The different requirements and areas of application for adhesives and sealants in the battery open up numerous new areas of application for manufacturers of dosing systems. In the article Liming, sealing and potting in battery production in the adhesion 7-8/22, the writing team around Carolin Gachstetter from the company bdtronic does not hide the challenges associated with it. One concerns the fixation of the battery cells when assembling the modules. To do this, the two components of the electrically insulating glue must be mixed in a ratio of 100:5, where the glue consists of a high and a low viscosity component. The potting material and the dosing process must be precisely adapted to the battery cells during the process, so that no air pockets form between the cells during the potting process.
Mastering abrasive thermal pastes
The completed modules are later inserted into the battery housing shell and connected to the cooling system frame. According to the authors, the complex geometry of the cells requires a measuring line with numerous corners and changes of direction. The dosing capacity and the speed of the axis movement must be linked and controlled in such a way that the glue is applied evenly and with the shortest possible cycle time.
According to the authors, dosing of the thermally conductive pastes is particularly challenging. The so-called gap fillers are heavily filled with abrasive substances and require correspondingly hard-wearing dosing systems. The material must also be transported with as little pressure as possible so that the thermal paste does not fill up. According to the authors, advanced cavity pumps have proven themselves up to this task.
To ensure that threads do not form when the application is interrupted, the servo-controlled dosing pump, the application robotics and the dosing contour must be precisely matched to each other. The same applies to robot-assisted application of liquid seals for house bonding. According to the authors, the start and stop points of the adhesive beads are particularly susceptible to leaks and errors.
Too much thermal paste is wasted
Daniel Bös and Fabian Schaaf of Atlas Copco focus on material waste when applying thermally conductive pastes in their contribution Intelligent Thermal Management in the Battery Joining Process in Adhesion 7-7/22. The authors estimate that up to 15 kg of heat-conducting media are installed in a vehicle, and the costs are calculated at around 10 euros/kg.
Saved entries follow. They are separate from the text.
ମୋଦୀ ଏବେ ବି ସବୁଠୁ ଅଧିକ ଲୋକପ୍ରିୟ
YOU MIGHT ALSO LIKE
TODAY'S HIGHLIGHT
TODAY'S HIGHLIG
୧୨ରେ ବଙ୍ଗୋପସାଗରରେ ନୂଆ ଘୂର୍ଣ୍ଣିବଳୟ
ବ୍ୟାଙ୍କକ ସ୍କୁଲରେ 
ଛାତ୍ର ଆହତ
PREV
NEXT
According to the authors, manufacturers often use too much material when dosing the pastes between the cell module and the battery compartment – the gaps have high tolerances of between 0.5 and 3 mm – to avoid the risk of insufficient filling and air pockets.
In their article, the authors therefore present a dosing system with coupled image processing. During the process, 3D sensors first measure the common surfaces of the battery module and the battery compartment. An algorithm then calculates the optimal amount of material for the respective application and sends a corresponding set of parameters to the system control. According to the authors, this saves weight and up to 20% in material costs.
According to the authors, however, the loss of material when changing the container is also problematic. Due to the high material density, the barrels are often only half full, and conventional pumps are not able to empty a barrel completely. With a 200-liter container with a capacity of 150 liters, about 3 to 6 liters remain unused each time the barrel is changed. With a new generation of pumps, which largely automates the barrel change and no longer requires manual venting and rinsing of the barrel, the material loss during barrel change can be reduced to 1 l according to the authors.